__Activity 1__.
Answer these questions from the text on reading the Gospels in Aramaic:
(a) How many consonants make up the root that every Semitic word grows from?
(b) In which centuries was the Peshitta made?
(c) Which three believers does the text say can sit before the same root?
__Activity 2__. List every language the text on reading the Gospels in Aramaic names, leaving out dialects.

__Page excerpt__.
^^^^^^^^^^^^^^^^
A bridge between traditions

It tastes better in Aramaic

Aramaic, Hebrew, and Arabic are sister languages. They share roots, structures, and a fundamental understanding of the word as living force rather than fixed concept. This means the Semitic reading of the Gospels belongs to no single tradition. It belongs to the entire Semitic family. A Muslim, a Jew, and a Christian can sit before the same root and recognize something of their own in it. The interreligious bridge is not a diplomatic construction. It already existed in the language.

The method: reading the Peshitta from the root

Semitic languages work differently from the ones most Western readers know. English, Greek, and Latin define. Aramaic, Hebrew, and Arabic radiate. Every word grows from a triliteral root — three consonants that generate entire families of related meanings. A root does not deliver a sealed concept. It opens a force field. What a dictionary renders as a single word, in Syriac pulses in many directions at once.

This matters when the text in question is the New Testament. The canonical Gospels were composed in Greek. The Peshitta is the Syriac translation made by Aramaic-speaking Christian scholars in the fourth and fifth centuries — speakers of Edessene Syriac, a dialect of the same Aramaic family Jesus spoke, working centuries downstream of the events. The Peshitta is therefore not a recovery of Jesus's own words. It is something more specific and equally valuable: a record of how a community whose first language was Aramaic chose to render the Greek New Testament into their own Semitic semantic field.
^^^^^^^^^^^^^^^^
__Information shown__.
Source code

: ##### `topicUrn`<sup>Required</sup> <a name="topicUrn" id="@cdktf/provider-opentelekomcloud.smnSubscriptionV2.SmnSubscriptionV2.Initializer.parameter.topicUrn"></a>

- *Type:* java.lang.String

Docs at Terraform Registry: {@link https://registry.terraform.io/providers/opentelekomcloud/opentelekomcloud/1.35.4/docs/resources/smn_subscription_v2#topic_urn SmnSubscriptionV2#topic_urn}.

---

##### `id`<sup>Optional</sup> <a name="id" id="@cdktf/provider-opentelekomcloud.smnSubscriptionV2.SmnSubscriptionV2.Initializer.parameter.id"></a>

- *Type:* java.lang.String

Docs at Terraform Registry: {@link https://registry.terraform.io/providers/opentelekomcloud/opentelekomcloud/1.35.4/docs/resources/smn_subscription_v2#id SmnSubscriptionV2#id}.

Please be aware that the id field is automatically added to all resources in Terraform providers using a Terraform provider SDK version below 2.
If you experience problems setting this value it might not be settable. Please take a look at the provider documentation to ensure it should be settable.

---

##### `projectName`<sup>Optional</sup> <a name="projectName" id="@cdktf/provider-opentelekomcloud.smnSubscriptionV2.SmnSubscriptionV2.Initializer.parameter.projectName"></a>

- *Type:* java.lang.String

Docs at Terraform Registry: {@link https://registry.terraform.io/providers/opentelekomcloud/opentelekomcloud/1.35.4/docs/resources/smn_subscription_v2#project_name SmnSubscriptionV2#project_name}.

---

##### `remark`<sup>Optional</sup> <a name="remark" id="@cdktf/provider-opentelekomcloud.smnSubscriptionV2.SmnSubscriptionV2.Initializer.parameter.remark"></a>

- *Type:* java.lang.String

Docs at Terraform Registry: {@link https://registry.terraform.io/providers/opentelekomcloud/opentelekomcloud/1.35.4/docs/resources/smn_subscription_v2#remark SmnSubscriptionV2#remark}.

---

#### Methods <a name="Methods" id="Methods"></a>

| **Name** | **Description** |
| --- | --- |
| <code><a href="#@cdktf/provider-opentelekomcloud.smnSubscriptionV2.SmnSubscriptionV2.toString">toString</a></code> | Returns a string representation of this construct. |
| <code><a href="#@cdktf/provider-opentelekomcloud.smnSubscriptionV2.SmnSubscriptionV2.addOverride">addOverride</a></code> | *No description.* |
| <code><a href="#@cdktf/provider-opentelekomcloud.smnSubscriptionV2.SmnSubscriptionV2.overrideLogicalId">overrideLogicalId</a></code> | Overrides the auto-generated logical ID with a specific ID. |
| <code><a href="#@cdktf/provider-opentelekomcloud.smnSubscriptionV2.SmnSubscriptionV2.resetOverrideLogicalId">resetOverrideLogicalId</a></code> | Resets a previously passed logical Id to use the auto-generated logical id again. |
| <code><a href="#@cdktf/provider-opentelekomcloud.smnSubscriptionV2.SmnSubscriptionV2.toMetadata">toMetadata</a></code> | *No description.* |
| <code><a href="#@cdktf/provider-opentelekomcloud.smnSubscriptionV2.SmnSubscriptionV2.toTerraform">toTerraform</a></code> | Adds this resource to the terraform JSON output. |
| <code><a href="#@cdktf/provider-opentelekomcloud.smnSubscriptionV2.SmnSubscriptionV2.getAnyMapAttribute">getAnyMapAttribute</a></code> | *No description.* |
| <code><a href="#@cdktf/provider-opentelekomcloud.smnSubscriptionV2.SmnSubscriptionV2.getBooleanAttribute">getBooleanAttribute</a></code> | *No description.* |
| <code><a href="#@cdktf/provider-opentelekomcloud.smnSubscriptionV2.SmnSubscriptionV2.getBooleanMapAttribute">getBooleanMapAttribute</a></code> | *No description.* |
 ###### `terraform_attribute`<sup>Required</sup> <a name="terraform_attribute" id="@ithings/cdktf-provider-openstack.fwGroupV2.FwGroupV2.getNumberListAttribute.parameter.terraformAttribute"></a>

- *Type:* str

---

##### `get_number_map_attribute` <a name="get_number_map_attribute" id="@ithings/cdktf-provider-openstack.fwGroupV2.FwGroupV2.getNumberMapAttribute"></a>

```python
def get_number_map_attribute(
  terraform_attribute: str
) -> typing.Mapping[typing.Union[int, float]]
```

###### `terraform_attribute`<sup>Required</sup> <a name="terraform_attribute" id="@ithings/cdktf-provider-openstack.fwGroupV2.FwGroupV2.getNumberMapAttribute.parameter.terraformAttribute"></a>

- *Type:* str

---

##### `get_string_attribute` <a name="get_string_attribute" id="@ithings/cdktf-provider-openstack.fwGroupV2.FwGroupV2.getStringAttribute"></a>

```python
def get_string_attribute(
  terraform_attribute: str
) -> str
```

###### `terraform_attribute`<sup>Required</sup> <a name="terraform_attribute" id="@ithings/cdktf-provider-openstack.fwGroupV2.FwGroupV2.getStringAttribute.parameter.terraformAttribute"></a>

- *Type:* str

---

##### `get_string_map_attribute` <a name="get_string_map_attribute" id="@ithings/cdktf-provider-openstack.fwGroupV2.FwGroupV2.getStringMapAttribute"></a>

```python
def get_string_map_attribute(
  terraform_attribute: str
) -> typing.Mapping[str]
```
^^^^^^^^^^^^^^^^
__Exercise solution 1__.
(a) Three consonants.
(b) The fourth and fifth centuries.
(c) A Muslim, a Jew, and a Christian.

__Exercise solution 2__. Aramaic, Hebrew, Arabic, English, Greek, Latin, Syriac